Auf der anderen Seite steht Daisuke Matsuzaka im Rampenlicht. Er spielte bisher eine eher durchwachsene Postseason und sein Sieg in Spiel sieben der ALCS kam auch nur deshalb zustande, weil der Bullpen der Indians völlig auseinanderbrach. Sollten also gute Aussichten sein für die Rockies, doch halt, seine Interleague Zahlen sprechen da eine ganz andere Sprache! Er ging in dieser Saison gegen Teams aus der National League 3-1 mit einem 2.00 ERA über 27 Innings und sammelte dabei 32 Strikeouts. Seine einzige Niederlage kam dabei in Arizona, als er in sechs Innings zwei Runs zuließ und das Pech hatte, einem überragenden Randy Johnson gegenüberzustehen. Jetzt fragt man sich natürlich, wie es denn sein kann, dass "Dice-K" gerade gegen NL-Teams so gut ist, doch die Antwort liegt eigentlich auf der Hand: Die japanische Liga ist von der Stärke der Lineups durchaus mit der National League gleichzusetzen! Man hat da eben nicht so dichte Power Lineups, sondern setzt vermehrt auf "Small Ball" und für sowas ist Matsuzaka eben der Richtige!
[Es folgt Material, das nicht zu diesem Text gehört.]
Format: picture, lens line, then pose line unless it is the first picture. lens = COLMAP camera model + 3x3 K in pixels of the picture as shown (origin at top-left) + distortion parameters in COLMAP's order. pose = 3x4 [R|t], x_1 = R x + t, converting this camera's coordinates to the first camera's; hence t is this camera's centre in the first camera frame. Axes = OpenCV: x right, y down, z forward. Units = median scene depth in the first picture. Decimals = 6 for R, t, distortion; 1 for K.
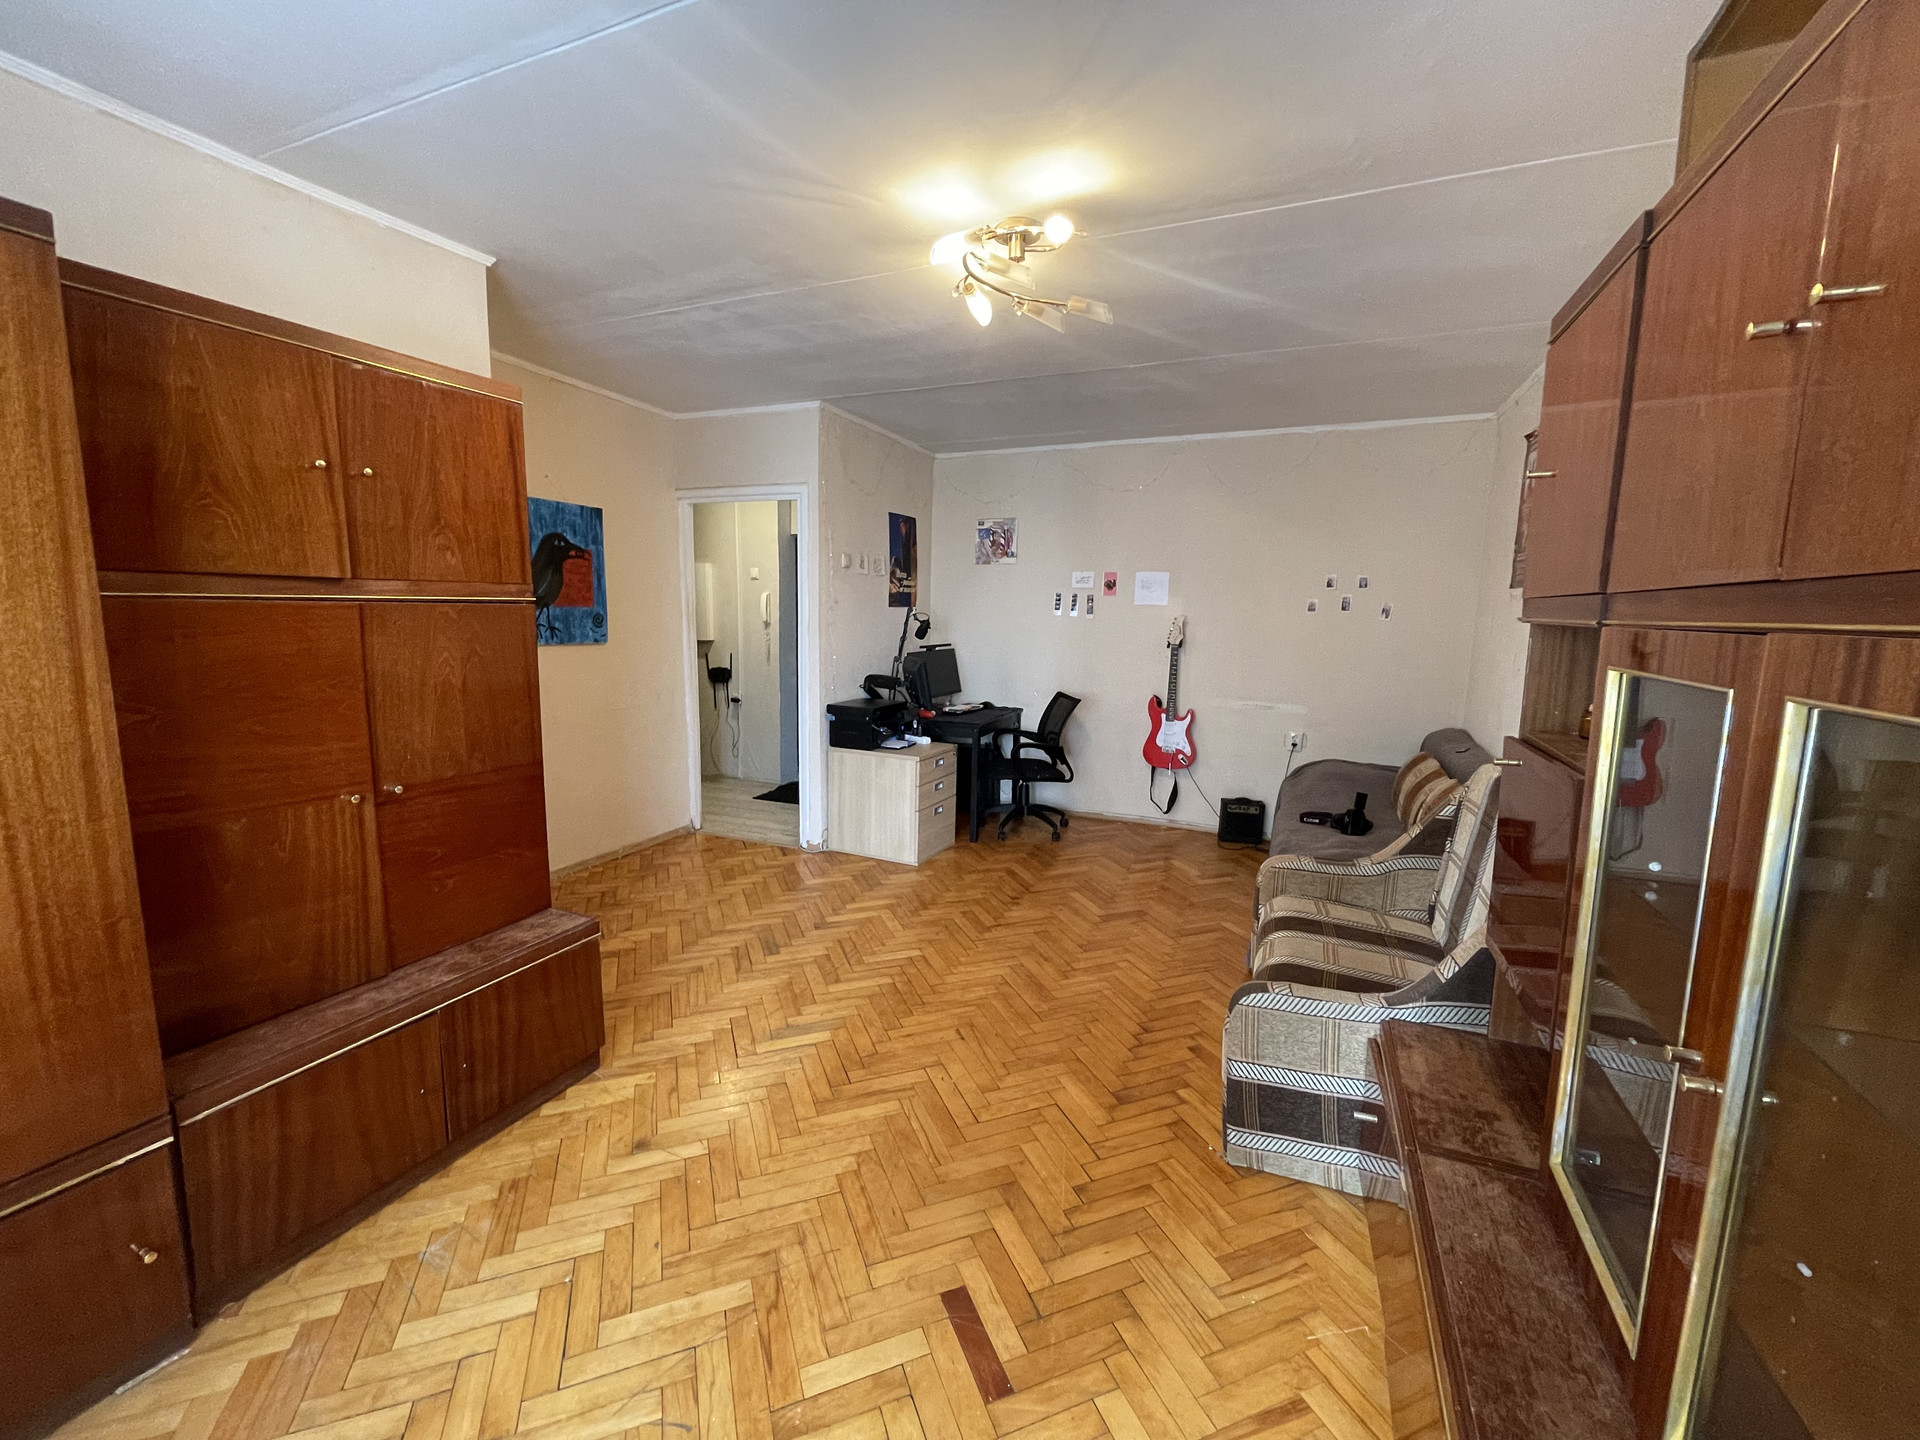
lens RADIAL K [[785.1, 0, 957.9], [0, 785.1, 709.6], [0, 0, 1]] dist [-0.001000, 0.002327]
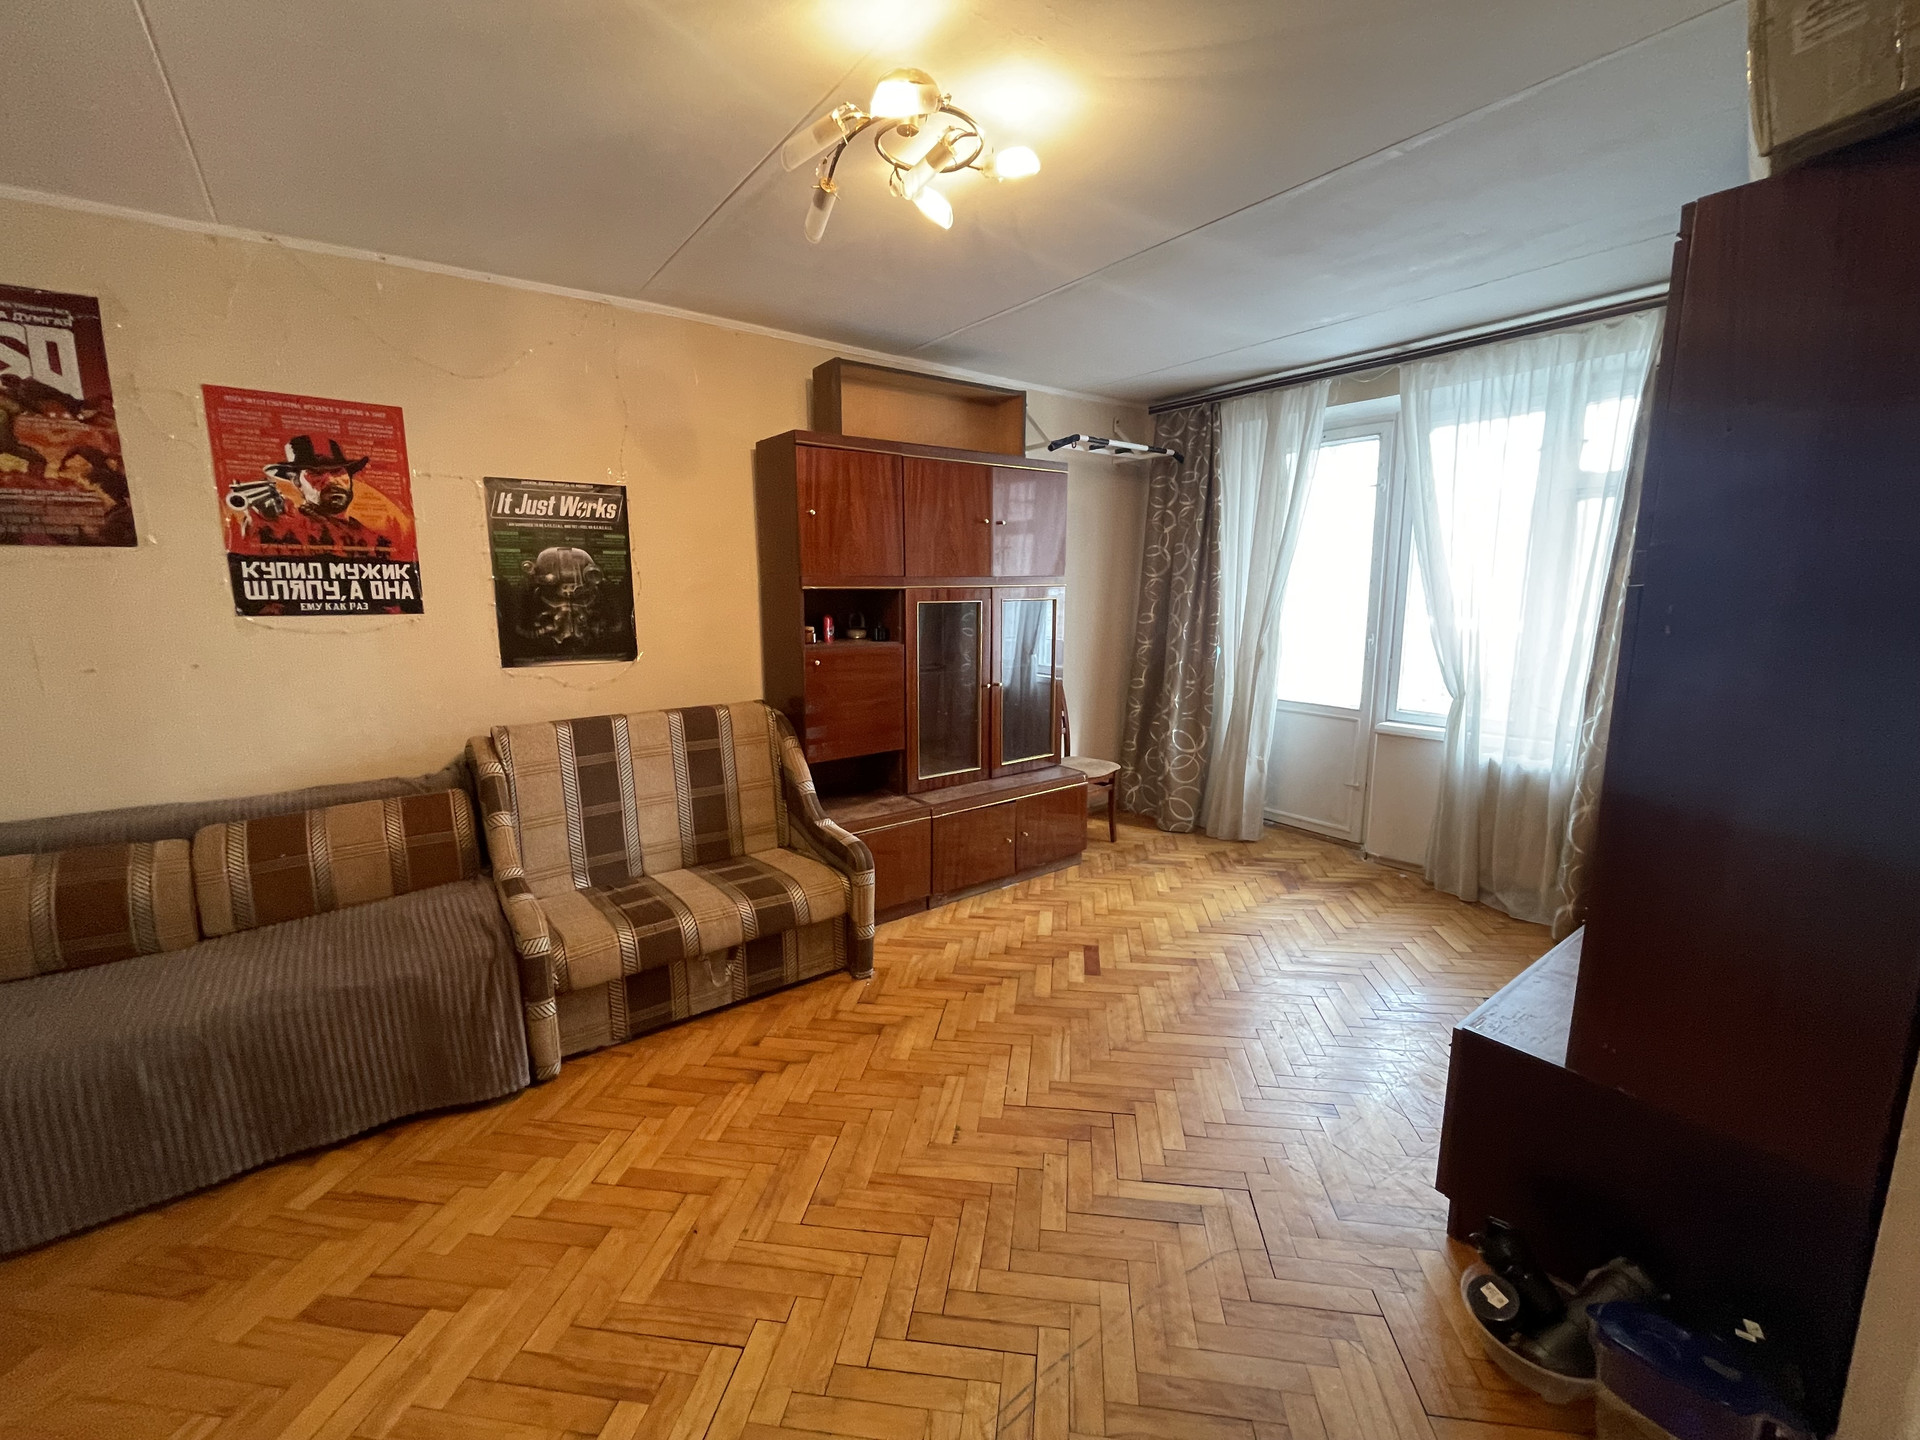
lens RADIAL K [[785.1, 0, 957.9], [0, 785.1, 709.6], [0, 0, 1]] dist [-0.001000, 0.002327]
pose [[-0.872403, -0.084644, 0.481403, -0.181563], [0.057867, 0.960080, 0.273676, -0.110222], [-0.485350, 0.266613, -0.832678, 0.825477]]
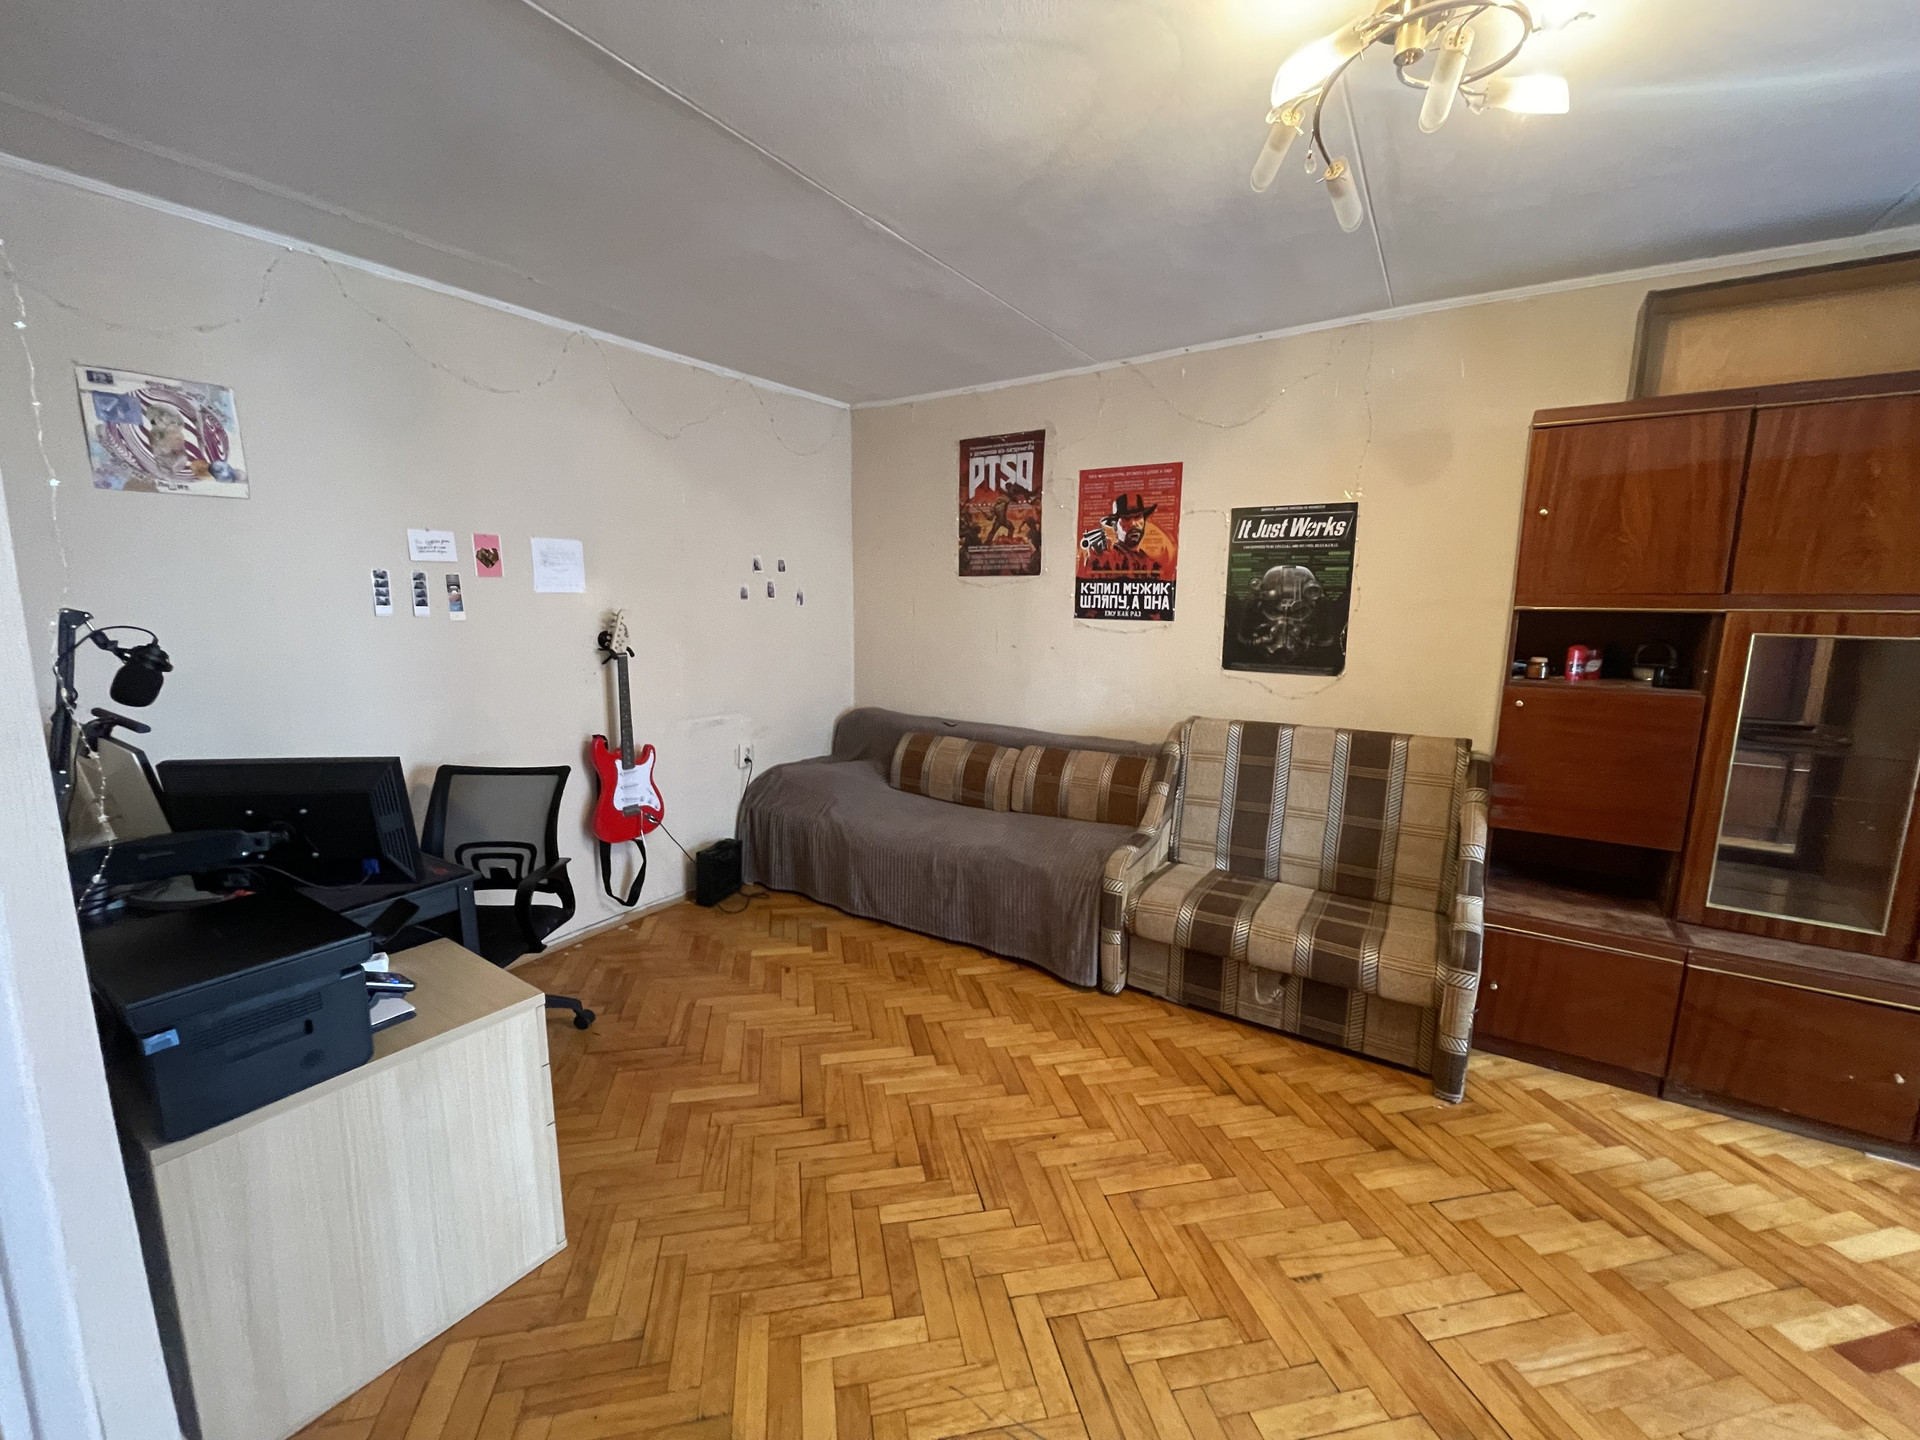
lens RADIAL K [[785.1, 0, 957.9], [0, 785.1, 709.6], [0, 0, 1]] dist [-0.001000, 0.002327]
pose [[0.160113, -0.158265, 0.974329, -0.319690], [0.126843, 0.982178, 0.138696, -0.089975], [-0.978915, 0.101380, 0.177334, 0.600167]]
Das größte Fragezeichen für Bostons Manager Terry Francona wird heute sein, die erste Base zu besetzen, denn in einem National League Stadion gibt es bekanntlich keinen Designated Hitter, was bedeutet, dass er entweder auf David Ortiz verzichten, oder diesen an Stelle von Kevin Youkilis an die erste Base stellen muss, was ihn wiederum seinen geduldigsten Hitter kosten würde. Ich würde dennoch "Big Papi" aufstellen, einfach deshalb, weil seine Power zu wichtig ist für die Red Sox, denn man hat ja ohnehin nur noch Manny Ramirez, der auf sicher Topleistungen bringt…

Wie auch immer, ich bleibe auch heute bei meiner Sweep Prognose und sage, die Sox gewinnen auch Spiel drei!